Note that 4 parameters aren't enough. I had to change the 4 to a 5 and add a {4} to the end of the error string, but I don't think that's worth a new patch. Currently, we don't append the multiline flag to this error message (which is what confused me).
Attachment #256802 - Flags: superreview?(crowder) → superreview+
I checked this into the trunk (with crowder's review). I'll address any comments that brendan has ex-post facto.
Status: ASSIGNED → RESOLVED
Closed: 17 years ago
Resolution: --- → FIXED
Summary: add start offset to RegExp test and exec methods → Implement ES4's /y option on regular expressions ("sticky" -- start at lastIndex)
Keywords: dev-doc-needed
Target Milestone: --- → mozilla1.9alpha3
Comment on attachment 256802 [details] [diff] [review]
Implement /y, v2

Looks ok to me.

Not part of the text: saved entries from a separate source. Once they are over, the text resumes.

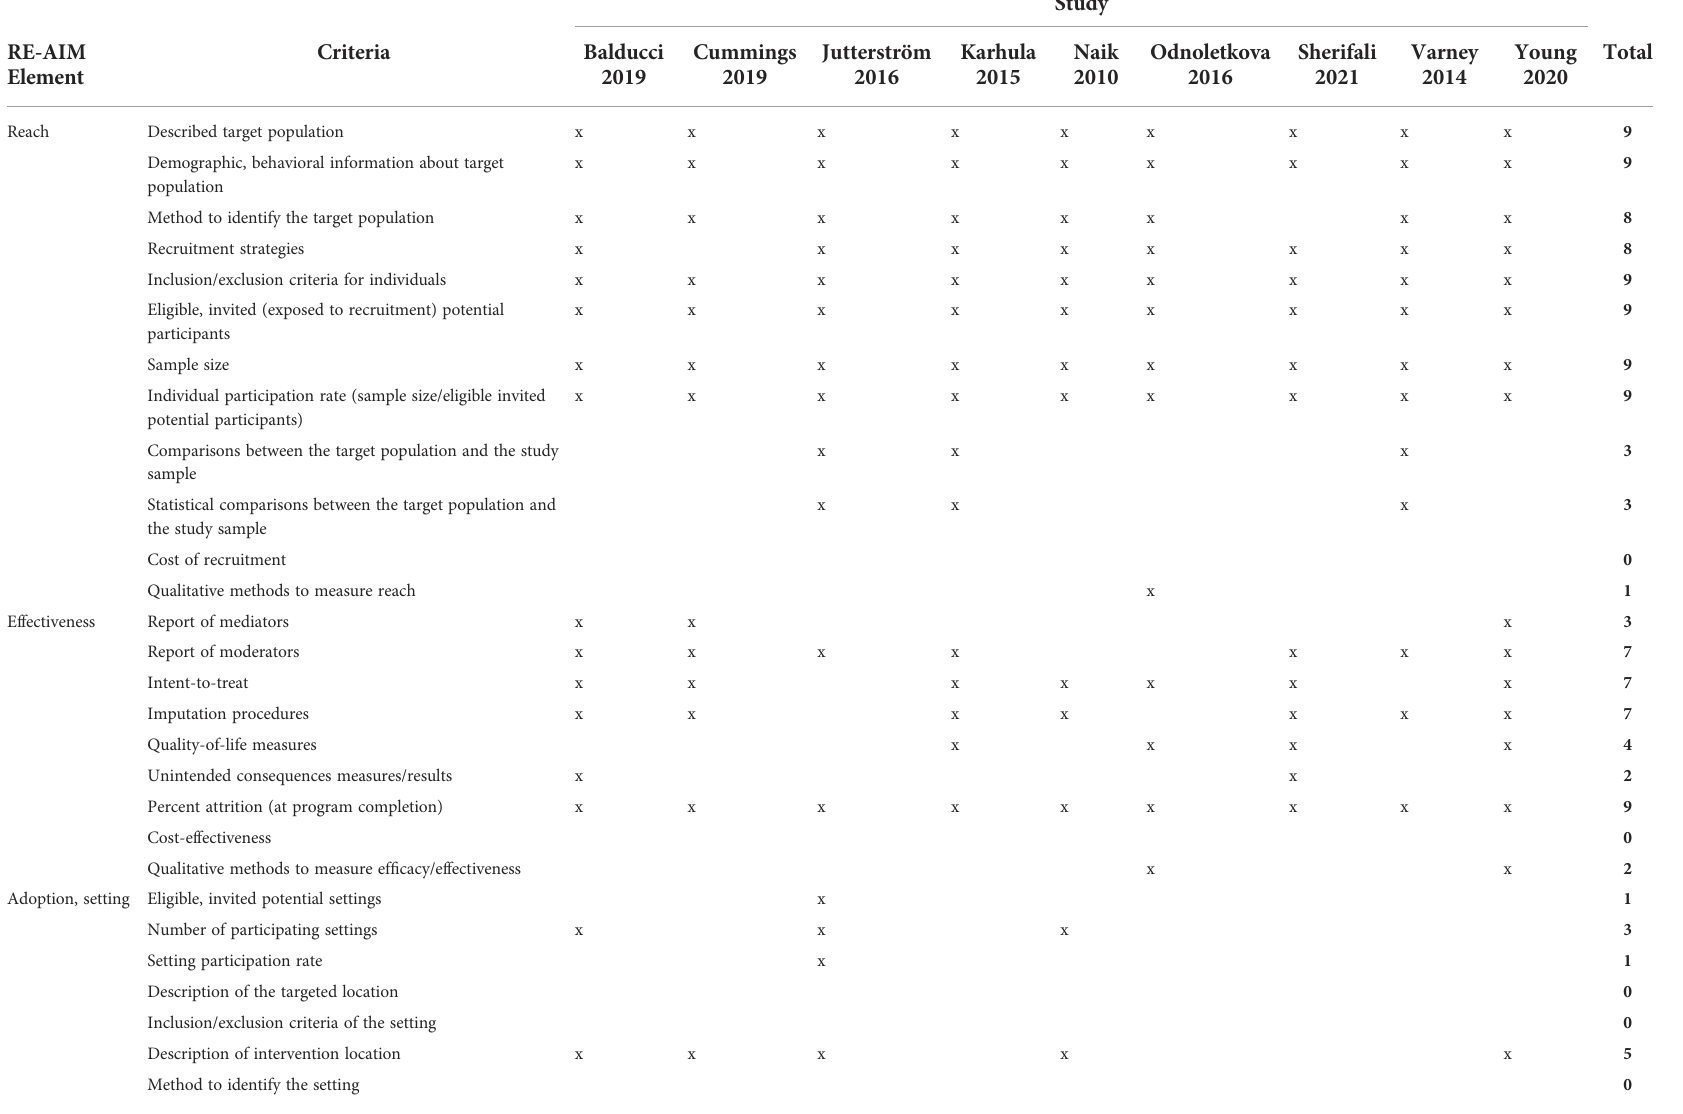
TABLE 2 RE-AIM criteria included in each study.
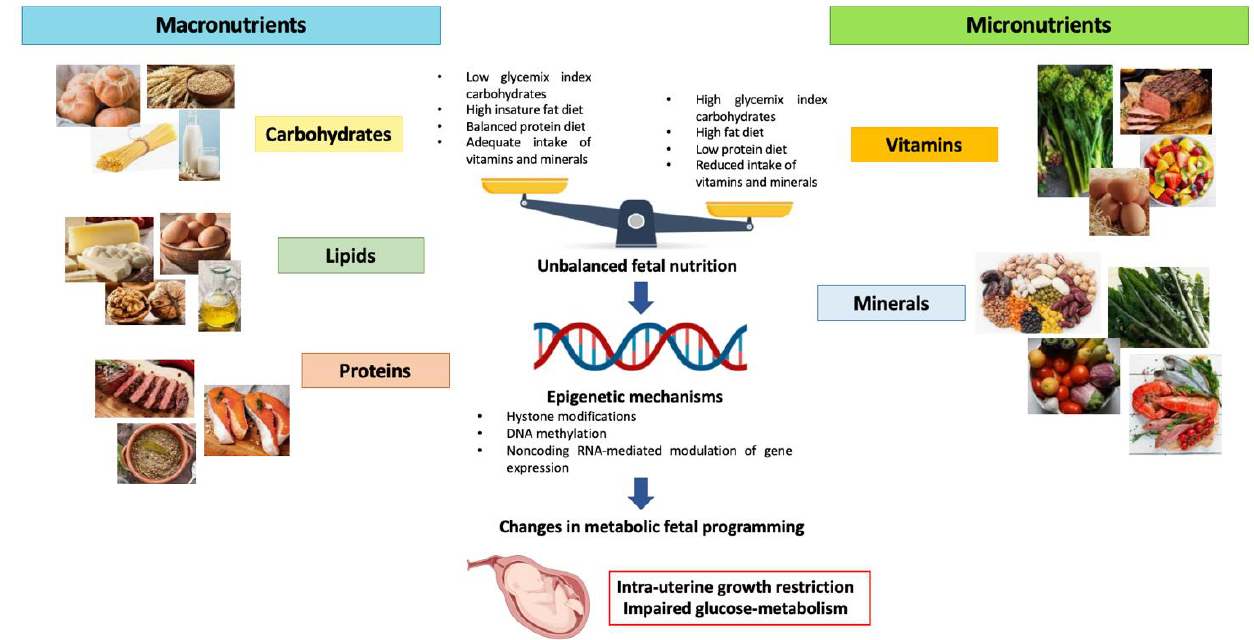
Figure 1 . Effects of unbalanced maternal nutrition on intrauterine fetal growth and fetal metabolic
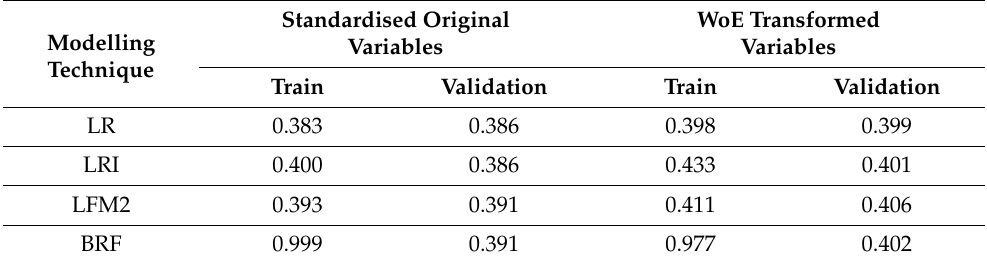
Table 17. F1 scores obtained by the models for the credit scoring data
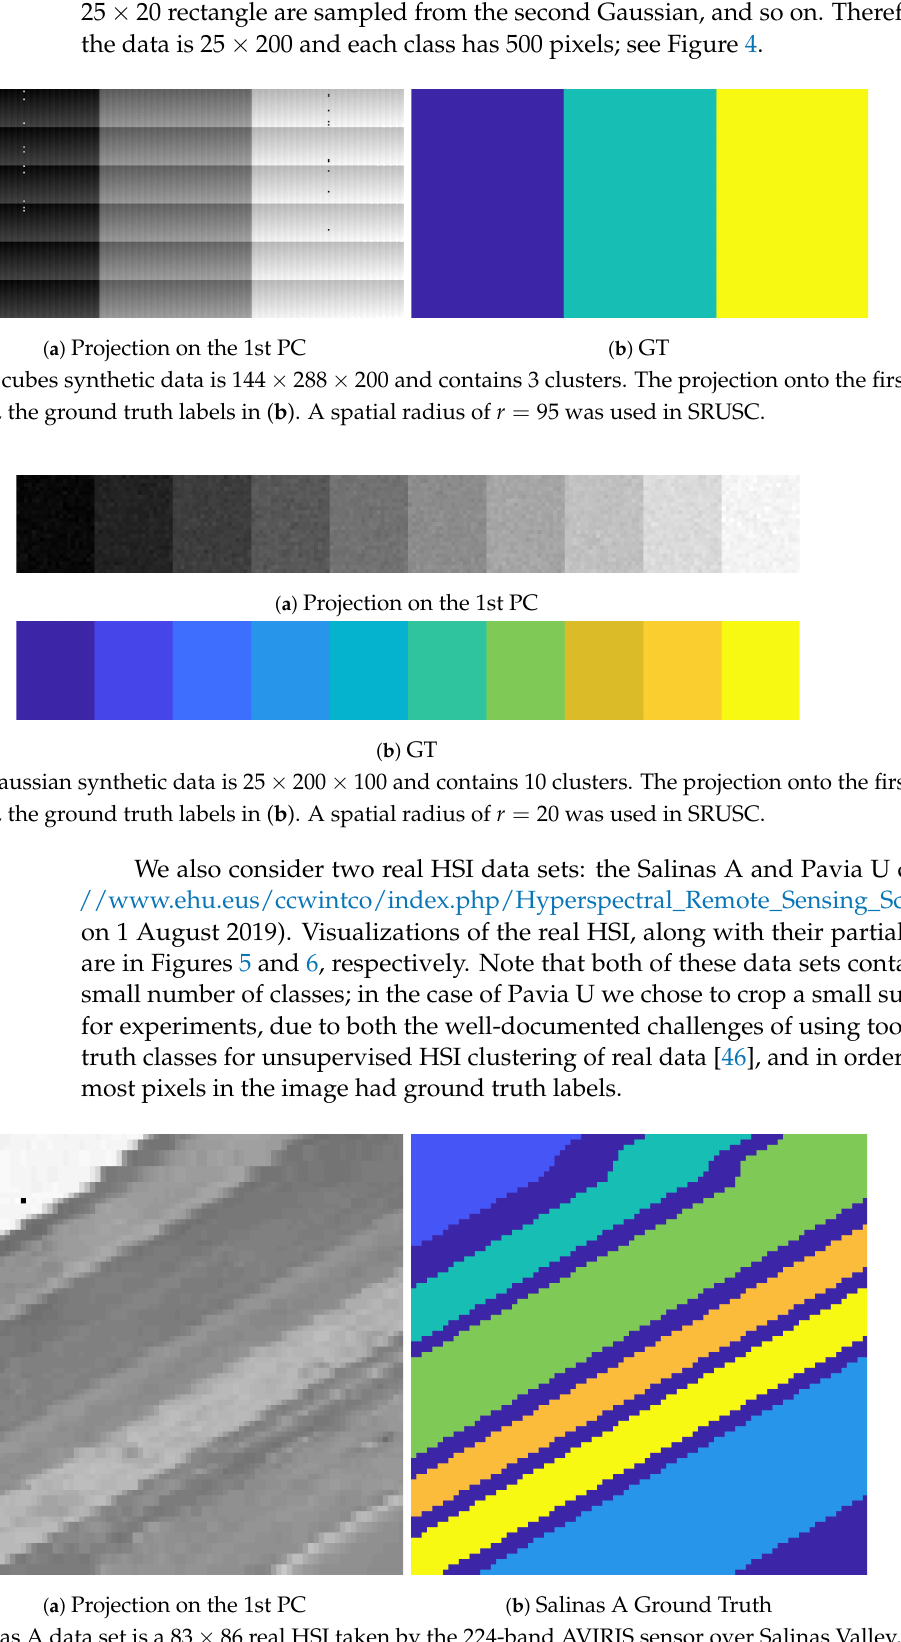
Figure 5. The Salinas A data set is a 83 × 86 real HSI taken by the 224-band AVIRIS sensor over Salinas Valley, California. There are 6 clusters in the ground truth. The projection onto the first principal component is in ( a ), the ground truth labels in ( b ). A spatial radius of r = 65 was used in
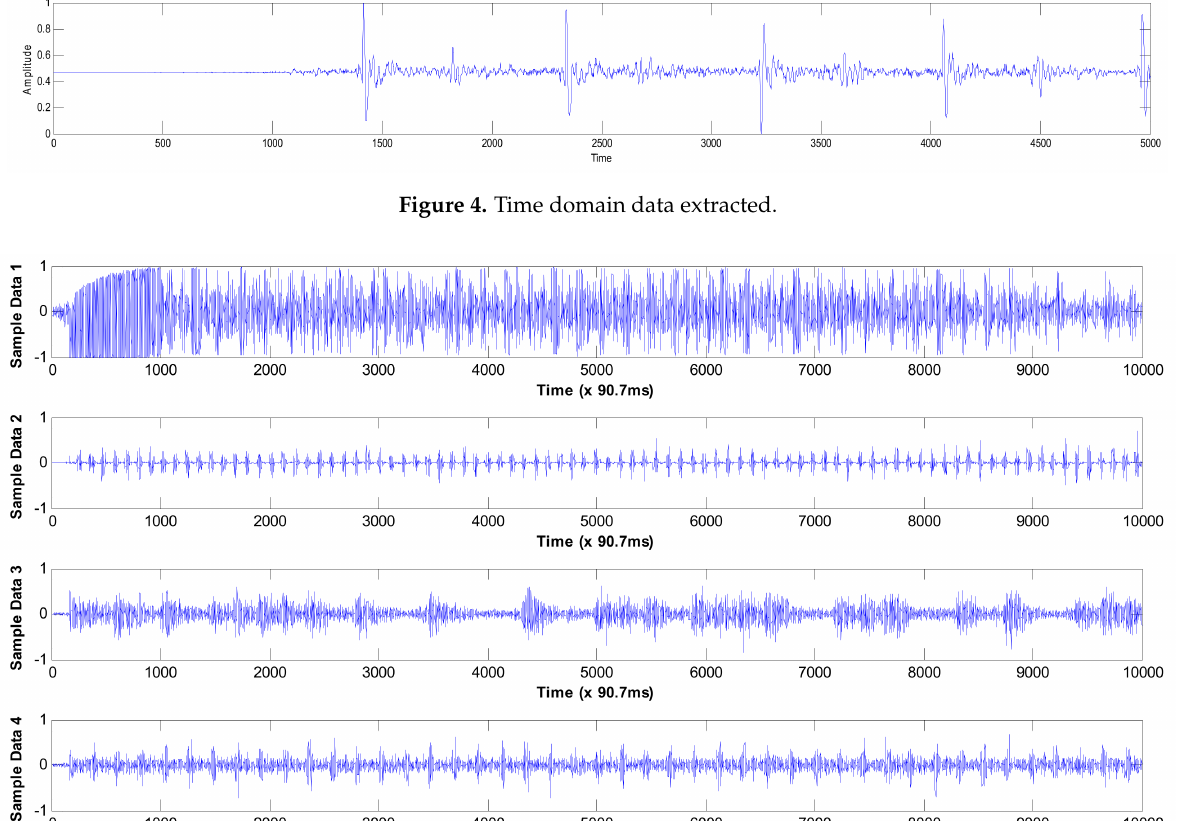
Figure 5. Final time domain data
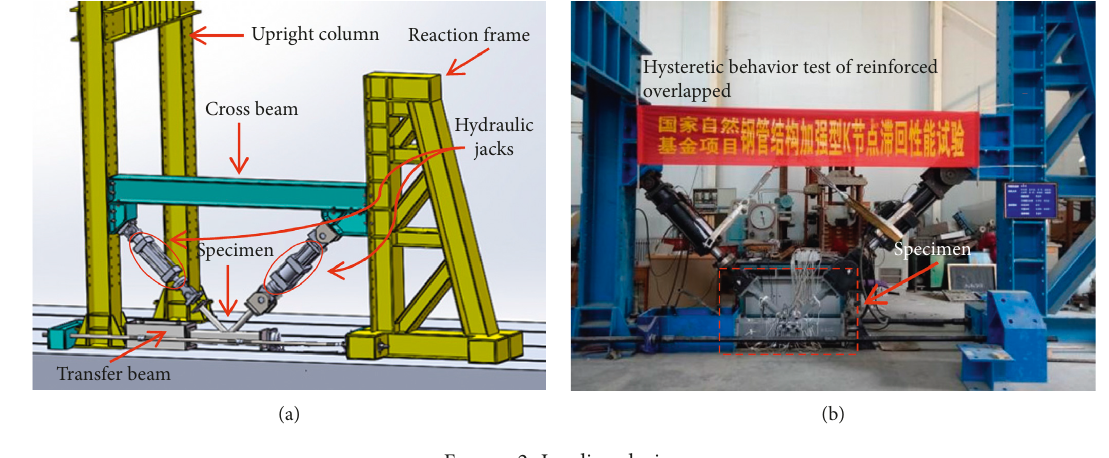
Figure 2: Loading device.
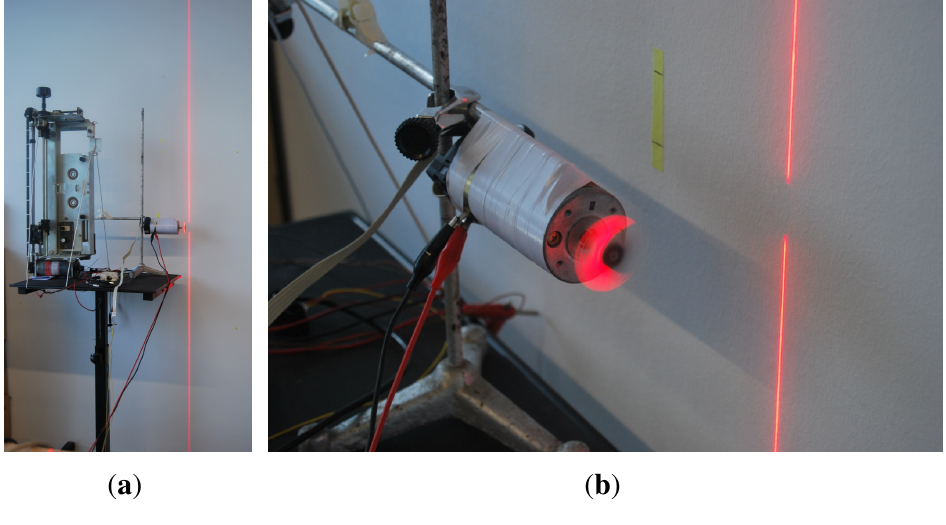
Figure 6. Laser beam projection into the helix. ( a ) Laser beam projection; ( b ) Detail of the moving helix.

Tests in the suite yet?

/be
Attachment #256802 - Flags: review?(brendan) → review+
(In reply to comment #14)

not yet.
/cvsroot/mozilla/js/tests/js1_7/regexp/yflag.js,v  <--  yflag.js
initial revision: 1.1

/cvsroot/mozilla/js/tests/js1_7/regexp/shell.js,v  <--  shell.js
initial revision: 1.1

/cvsroot/mozilla/js/tests/js1_7/regexp/browser.js,v  <--  browser.js
initial revision: 1.1
Flags: in-testsuite+
verified fixed 1.9.0 20070320 win/mac*/linux
Status: RESOLVED → VERIFIED
Summary: Implement ES4's /y option on regular expressions ("sticky" -- start at lastIndex) → Implement ES4's /y option on regular expressions ("sticky" -- start at lastIndex) (js1_7/regexp/yflag.js)
(In reply to comment #18)
http://developer.mozilla.org/en/docs/Core_JavaScript_1.5_Reference:Global_Objects:RegExp

I added an example of how to use /y and expanded the flag's documentation, because I couldn't understand how it worked just from reading it, even after partially following its implementation/functionality here.  It'd be nice if people could double-check that my example is a reasonably idiomatic use case.  :-)


http://developer.mozilla.org/en/docs/Core_JavaScript_1.5_Guide:Regular_Expressions

Maybe I'm blind, but I only see g/i/m on this page at a glance, and a search for 'flags' on the page doesn't mention it either.  I don't really have time to write the necessary prose here, or I'd fix it myself.